_Exercise brief_. In the data that follows, determine how many lines contain the word "delle", and give only that number.

Data extracted from a collection:
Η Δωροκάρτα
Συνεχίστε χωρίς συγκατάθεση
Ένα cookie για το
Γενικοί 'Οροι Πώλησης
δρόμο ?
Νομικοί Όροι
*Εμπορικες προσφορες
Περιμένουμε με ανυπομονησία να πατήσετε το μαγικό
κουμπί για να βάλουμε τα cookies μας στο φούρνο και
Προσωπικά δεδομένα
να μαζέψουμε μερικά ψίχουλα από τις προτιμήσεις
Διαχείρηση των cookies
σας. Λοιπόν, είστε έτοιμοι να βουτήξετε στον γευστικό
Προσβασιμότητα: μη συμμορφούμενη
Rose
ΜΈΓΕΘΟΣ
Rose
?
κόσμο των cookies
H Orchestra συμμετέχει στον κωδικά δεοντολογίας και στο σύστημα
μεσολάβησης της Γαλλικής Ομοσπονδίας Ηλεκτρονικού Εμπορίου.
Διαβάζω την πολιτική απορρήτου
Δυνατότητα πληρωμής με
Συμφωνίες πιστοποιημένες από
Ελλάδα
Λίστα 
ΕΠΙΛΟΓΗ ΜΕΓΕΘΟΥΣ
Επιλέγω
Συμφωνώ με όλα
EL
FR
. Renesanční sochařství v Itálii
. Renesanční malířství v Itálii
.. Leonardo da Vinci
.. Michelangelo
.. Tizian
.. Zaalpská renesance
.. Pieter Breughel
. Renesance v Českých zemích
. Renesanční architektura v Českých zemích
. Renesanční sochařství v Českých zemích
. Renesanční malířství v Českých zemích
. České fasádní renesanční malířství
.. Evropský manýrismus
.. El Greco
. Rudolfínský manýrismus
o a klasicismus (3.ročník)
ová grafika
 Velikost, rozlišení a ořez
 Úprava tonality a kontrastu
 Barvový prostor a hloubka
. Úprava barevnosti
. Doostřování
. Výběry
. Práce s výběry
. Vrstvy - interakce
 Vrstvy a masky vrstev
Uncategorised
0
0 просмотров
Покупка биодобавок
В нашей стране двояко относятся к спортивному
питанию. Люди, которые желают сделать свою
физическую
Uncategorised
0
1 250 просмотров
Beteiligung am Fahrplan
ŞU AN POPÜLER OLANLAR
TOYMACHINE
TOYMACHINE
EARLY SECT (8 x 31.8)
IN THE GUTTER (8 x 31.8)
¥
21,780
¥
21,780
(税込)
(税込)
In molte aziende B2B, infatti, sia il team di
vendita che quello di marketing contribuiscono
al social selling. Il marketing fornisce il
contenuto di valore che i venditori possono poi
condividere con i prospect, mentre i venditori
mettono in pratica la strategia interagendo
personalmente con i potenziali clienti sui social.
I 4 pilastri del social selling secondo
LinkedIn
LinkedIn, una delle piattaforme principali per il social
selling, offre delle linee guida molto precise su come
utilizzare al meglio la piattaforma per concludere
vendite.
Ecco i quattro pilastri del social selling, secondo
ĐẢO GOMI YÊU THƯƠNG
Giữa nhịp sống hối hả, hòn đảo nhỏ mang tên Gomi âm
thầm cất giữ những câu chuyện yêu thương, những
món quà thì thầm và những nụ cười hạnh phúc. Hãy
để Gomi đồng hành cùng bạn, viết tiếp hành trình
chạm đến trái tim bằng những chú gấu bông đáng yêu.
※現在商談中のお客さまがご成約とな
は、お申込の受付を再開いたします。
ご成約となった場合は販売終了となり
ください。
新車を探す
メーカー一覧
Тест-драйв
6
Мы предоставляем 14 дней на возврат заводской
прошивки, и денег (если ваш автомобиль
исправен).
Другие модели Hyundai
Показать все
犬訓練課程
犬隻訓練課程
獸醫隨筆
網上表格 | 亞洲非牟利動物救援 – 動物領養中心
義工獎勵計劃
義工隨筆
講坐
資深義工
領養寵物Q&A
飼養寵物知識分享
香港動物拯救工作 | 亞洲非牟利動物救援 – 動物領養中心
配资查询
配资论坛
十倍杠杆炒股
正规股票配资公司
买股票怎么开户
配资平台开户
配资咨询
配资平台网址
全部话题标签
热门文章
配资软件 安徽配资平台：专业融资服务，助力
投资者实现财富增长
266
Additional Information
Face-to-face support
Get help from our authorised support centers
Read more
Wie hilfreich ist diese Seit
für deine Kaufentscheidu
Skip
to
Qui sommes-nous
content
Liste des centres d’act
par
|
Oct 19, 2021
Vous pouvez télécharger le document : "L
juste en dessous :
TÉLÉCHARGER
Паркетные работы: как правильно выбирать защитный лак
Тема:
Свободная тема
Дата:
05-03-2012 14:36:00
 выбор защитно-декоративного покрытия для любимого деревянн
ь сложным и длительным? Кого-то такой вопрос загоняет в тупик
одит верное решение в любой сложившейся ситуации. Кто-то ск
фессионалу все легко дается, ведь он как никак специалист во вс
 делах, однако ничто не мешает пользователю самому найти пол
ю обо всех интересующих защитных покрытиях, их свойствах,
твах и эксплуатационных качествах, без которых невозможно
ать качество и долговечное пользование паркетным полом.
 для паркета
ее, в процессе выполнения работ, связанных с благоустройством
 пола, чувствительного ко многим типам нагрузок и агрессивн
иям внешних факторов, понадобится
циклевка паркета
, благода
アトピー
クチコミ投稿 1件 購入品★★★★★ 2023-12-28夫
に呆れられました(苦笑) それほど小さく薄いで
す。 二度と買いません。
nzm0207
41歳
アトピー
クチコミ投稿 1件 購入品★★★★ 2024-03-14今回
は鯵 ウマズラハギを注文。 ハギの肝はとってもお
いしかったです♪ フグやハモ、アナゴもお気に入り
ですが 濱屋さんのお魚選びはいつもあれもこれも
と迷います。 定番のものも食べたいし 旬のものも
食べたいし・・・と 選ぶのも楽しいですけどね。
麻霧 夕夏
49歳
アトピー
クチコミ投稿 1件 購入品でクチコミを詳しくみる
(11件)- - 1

_Result for this task_. 2